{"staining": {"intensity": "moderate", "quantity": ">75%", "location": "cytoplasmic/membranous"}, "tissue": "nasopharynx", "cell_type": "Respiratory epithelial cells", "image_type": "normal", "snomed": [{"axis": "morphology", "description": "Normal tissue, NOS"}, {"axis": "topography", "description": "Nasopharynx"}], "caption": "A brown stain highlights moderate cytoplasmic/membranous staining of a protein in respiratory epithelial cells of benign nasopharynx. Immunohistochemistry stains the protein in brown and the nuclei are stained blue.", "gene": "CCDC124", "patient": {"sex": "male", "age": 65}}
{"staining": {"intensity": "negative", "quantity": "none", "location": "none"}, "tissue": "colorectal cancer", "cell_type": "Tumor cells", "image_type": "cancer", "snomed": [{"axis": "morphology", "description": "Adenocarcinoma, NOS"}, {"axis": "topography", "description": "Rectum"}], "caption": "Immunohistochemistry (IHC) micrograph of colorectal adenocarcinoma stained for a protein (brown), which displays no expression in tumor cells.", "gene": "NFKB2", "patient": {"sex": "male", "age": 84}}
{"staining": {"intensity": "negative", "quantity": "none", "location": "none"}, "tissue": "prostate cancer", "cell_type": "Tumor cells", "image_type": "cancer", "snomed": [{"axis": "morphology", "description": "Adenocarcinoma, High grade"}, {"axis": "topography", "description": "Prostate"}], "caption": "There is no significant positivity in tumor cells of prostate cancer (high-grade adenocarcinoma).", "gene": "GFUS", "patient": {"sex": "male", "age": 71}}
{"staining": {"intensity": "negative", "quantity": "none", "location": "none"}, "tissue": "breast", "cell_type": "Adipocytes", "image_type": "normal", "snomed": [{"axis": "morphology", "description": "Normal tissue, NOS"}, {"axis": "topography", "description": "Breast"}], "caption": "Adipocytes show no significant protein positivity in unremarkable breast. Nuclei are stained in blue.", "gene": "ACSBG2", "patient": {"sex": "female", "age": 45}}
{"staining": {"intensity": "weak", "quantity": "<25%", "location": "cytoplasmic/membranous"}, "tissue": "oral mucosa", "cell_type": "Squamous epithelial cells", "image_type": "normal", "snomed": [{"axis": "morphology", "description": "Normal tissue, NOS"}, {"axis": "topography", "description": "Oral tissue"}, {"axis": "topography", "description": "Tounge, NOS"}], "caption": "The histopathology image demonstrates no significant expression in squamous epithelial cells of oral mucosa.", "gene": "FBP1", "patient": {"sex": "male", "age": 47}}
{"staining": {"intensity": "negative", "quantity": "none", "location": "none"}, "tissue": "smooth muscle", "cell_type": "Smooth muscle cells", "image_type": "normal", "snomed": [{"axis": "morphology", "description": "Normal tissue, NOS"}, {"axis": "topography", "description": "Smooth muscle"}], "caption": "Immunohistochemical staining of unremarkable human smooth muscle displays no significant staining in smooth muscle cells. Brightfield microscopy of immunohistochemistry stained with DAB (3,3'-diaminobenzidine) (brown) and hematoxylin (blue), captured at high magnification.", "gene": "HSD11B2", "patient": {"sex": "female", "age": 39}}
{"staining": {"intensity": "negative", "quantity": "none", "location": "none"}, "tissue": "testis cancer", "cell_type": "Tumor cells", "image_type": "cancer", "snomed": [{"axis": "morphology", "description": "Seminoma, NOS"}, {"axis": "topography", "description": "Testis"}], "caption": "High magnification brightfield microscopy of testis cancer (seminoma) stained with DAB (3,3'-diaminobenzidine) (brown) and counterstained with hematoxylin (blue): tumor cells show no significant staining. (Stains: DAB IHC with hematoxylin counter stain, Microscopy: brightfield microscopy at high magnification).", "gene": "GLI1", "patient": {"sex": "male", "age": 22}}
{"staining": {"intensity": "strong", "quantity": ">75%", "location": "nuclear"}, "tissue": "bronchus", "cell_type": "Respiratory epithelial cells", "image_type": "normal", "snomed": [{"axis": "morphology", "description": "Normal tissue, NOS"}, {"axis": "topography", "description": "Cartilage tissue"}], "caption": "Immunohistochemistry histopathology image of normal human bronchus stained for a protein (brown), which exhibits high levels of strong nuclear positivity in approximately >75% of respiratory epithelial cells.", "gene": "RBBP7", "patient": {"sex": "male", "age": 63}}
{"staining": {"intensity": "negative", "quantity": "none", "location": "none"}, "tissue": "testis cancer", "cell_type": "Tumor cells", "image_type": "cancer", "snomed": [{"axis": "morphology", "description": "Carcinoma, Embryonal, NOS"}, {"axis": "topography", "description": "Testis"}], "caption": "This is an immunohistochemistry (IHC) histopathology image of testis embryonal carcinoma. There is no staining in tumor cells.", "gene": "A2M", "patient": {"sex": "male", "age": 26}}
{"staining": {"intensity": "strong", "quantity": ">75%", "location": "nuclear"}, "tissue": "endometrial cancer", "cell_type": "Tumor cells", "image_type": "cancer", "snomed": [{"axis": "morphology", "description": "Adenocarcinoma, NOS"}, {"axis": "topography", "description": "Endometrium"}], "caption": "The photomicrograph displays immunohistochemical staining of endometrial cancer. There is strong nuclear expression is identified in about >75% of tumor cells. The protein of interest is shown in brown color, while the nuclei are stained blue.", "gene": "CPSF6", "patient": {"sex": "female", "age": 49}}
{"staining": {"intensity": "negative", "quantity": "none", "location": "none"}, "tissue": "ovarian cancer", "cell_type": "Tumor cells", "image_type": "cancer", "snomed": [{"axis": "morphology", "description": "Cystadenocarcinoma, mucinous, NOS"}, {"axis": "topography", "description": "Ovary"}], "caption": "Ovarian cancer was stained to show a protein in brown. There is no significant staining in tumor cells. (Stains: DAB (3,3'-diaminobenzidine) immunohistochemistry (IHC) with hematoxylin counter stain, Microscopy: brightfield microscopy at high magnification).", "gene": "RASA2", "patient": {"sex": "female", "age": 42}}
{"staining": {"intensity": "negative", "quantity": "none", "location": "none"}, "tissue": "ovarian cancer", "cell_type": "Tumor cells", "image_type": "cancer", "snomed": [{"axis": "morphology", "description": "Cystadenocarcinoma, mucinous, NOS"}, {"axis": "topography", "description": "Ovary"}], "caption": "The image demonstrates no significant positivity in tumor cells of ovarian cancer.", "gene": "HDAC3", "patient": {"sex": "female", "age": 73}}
------------------------------
ASSIGNMENT => A faithful, complete reproduction of the listing above is requested.

FINAL ANSWER =>
{"staining": {"intensity": "moderate", "quantity": ">75%", "location": "cytoplasmic/membranous"}, "tissue": "nasopharynx", "cell_type": "Respiratory epithelial cells", "image_type": "normal", "snomed": [{"axis": "morphology", "description": "Normal tissue, NOS"}, {"axis": "topography", "description": "Nasopharynx"}], "caption": "A brown stain highlights moderate cytoplasmic/membranous staining of a protein in respiratory epithelial cells of benign nasopharynx. Immunohistochemistry stains the protein in brown and the nuclei are stained blue.", "gene": "CCDC124", "patient": {"sex": "male", "age": 65}}
{"staining": {"intensity": "negative", "quantity": "none", "location": "none"}, "tissue": "colorectal cancer", "cell_type": "Tumor cells", "image_type": "cancer", "snomed": [{"axis": "morphology", "description": "Adenocarcinoma, NOS"}, {"axis": "topography", "description": "Rectum"}], "caption": "Immunohistochemistry (IHC) micrograph of colorectal adenocarcinoma stained for a protein (brown), which displays no expression in tumor cells.", "gene": "NFKB2", "patient": {"sex": "male", "age": 84}}
{"staining": {"intensity": "negative", "quantity": "none", "location": "none"}, "tissue": "prostate cancer", "cell_type": "Tumor cells", "image_type": "cancer", "snomed": [{"axis": "morphology", "description": "Adenocarcinoma, High grade"}, {"axis": "topography", "description": "Prostate"}], "caption": "There is no significant positivity in tumor cells of prostate cancer (high-grade adenocarcinoma).", "gene": "GFUS", "patient": {"sex": "male", "age": 71}}
{"staining": {"intensity": "negative", "quantity": "none", "location": "none"}, "tissue": "breast", "cell_type": "Adipocytes", "image_type": "normal", "snomed": [{"axis": "morphology", "description": "Normal tissue, NOS"}, {"axis": "topography", "description": "Breast"}], "caption": "Adipocytes show no significant protein positivity in unremarkable breast. Nuclei are stained in blue.", "gene": "ACSBG2", "patient": {"sex": "female", "age": 45}}
{"staining": {"intensity": "weak", "quantity": "<25%", "location": "cytoplasmic/membranous"}, "tissue": "oral mucosa", "cell_type": "Squamous epithelial cells", "image_type": "normal", "snomed": [{"axis": "morphology", "description": "Normal tissue, NOS"}, {"axis": "topography", "description": "Oral tissue"}, {"axis": "topography", "description": "Tounge, NOS"}], "caption": "The histopathology image demonstrates no significant expression in squamous epithelial cells of oral mucosa.", "gene": "FBP1", "patient": {"sex": "male", "age": 47}}
{"staining": {"intensity": "negative", "quantity": "none", "location": "none"}, "tissue": "smooth muscle", "cell_type": "Smooth muscle cells", "image_type": "normal", "snomed": [{"axis": "morphology", "description": "Normal tissue, NOS"}, {"axis": "topography", "description": "Smooth muscle"}], "caption": "Immunohistochemical staining of unremarkable human smooth muscle displays no significant staining in smooth muscle cells. Brightfield microscopy of immunohistochemistry stained with DAB (3,3'-diaminobenzidine) (brown) and hematoxylin (blue), captured at high magnification.", "gene": "HSD11B2", "patient": {"sex": "female", "age": 39}}
{"staining": {"intensity": "negative", "quantity": "none", "location": "none"}, "tissue": "testis cancer", "cell_type": "Tumor cells", "image_type": "cancer", "snomed": [{"axis": "morphology", "description": "Seminoma, NOS"}, {"axis": "topography", "description": "Testis"}], "caption": "High magnification brightfield microscopy of testis cancer (seminoma) stained with DAB (3,3'-diaminobenzidine) (brown) and counterstained with hematoxylin (blue): tumor cells show no significant staining. (Stains: DAB IHC with hematoxylin counter stain, Microscopy: brightfield microscopy at high magnification).", "gene": "GLI1", "patient": {"sex": "male", "age": 22}}
{"staining": {"intensity": "strong", "quantity": ">75%", "location": "nuclear"}, "tissue": "bronchus", "cell_type": "Respiratory epithelial cells", "image_type": "normal", "snomed": [{"axis": "morphology", "description": "Normal tissue, NOS"}, {"axis": "topography", "description": "Cartilage tissue"}], "caption": "Immunohistochemistry histopathology image of normal human bronchus stained for a protein (brown), which exhibits high levels of strong nuclear positivity in approximately >75% of respiratory epithelial cells.", "gene": "RBBP7", "patient": {"sex": "male", "age": 63}}
{"staining": {"intensity": "negative", "quantity": "none", "location": "none"}, "tissue": "testis cancer", "cell_type": "Tumor cells", "image_type": "cancer", "snomed": [{"axis": "morphology", "description": "Carcinoma, Embryonal, NOS"}, {"axis": "topography", "description": "Testis"}], "caption": "This is an immunohistochemistry (IHC) histopathology image of testis embryonal carcinoma. There is no staining in tumor cells.", "gene": "A2M", "patient": {"sex": "male", "age": 26}}
{"staining": {"intensity": "strong", "quantity": ">75%", "location": "nuclear"}, "tissue": "endometrial cancer", "cell_type": "Tumor cells", "image_type": "cancer", "snomed": [{"axis": "morphology", "description": "Adenocarcinoma, NOS"}, {"axis": "topography", "description": "Endometrium"}], "caption": "The photomicrograph displays immunohistochemical staining of endometrial cancer. There is strong nuclear expression is identified in about >75% of tumor cells. The protein of interest is shown in brown color, while the nuclei are stained blue.", "gene": "CPSF6", "patient": {"sex": "female", "age": 49}}
{"staining": {"intensity": "negative", "quantity": "none", "location": "none"}, "tissue": "ovarian cancer", "cell_type": "Tumor cells", "image_type": "cancer", "snomed": [{"axis": "morphology", "description": "Cystadenocarcinoma, mucinous, NOS"}, {"axis": "topography", "description": "Ovary"}], "caption": "Ovarian cancer was stained to show a protein in brown. There is no significant staining in tumor cells. (Stains: DAB (3,3'-diaminobenzidine) immunohistochemistry (IHC) with hematoxylin counter stain, Microscopy: brightfield microscopy at high magnification).", "gene": "RASA2", "patient": {"sex": "female", "age": 42}}
{"staining": {"intensity": "negative", "quantity": "none", "location": "none"}, "tissue": "ovarian cancer", "cell_type": "Tumor cells", "image_type": "cancer", "snomed": [{"axis": "morphology", "description": "Cystadenocarcinoma, mucinous, NOS"}, {"axis": "topography", "description": "Ovary"}], "caption": "The image demonstrates no significant positivity in tumor cells of ovarian cancer.", "gene": "HDAC3", "patient": {"sex": "female", "age": 73}}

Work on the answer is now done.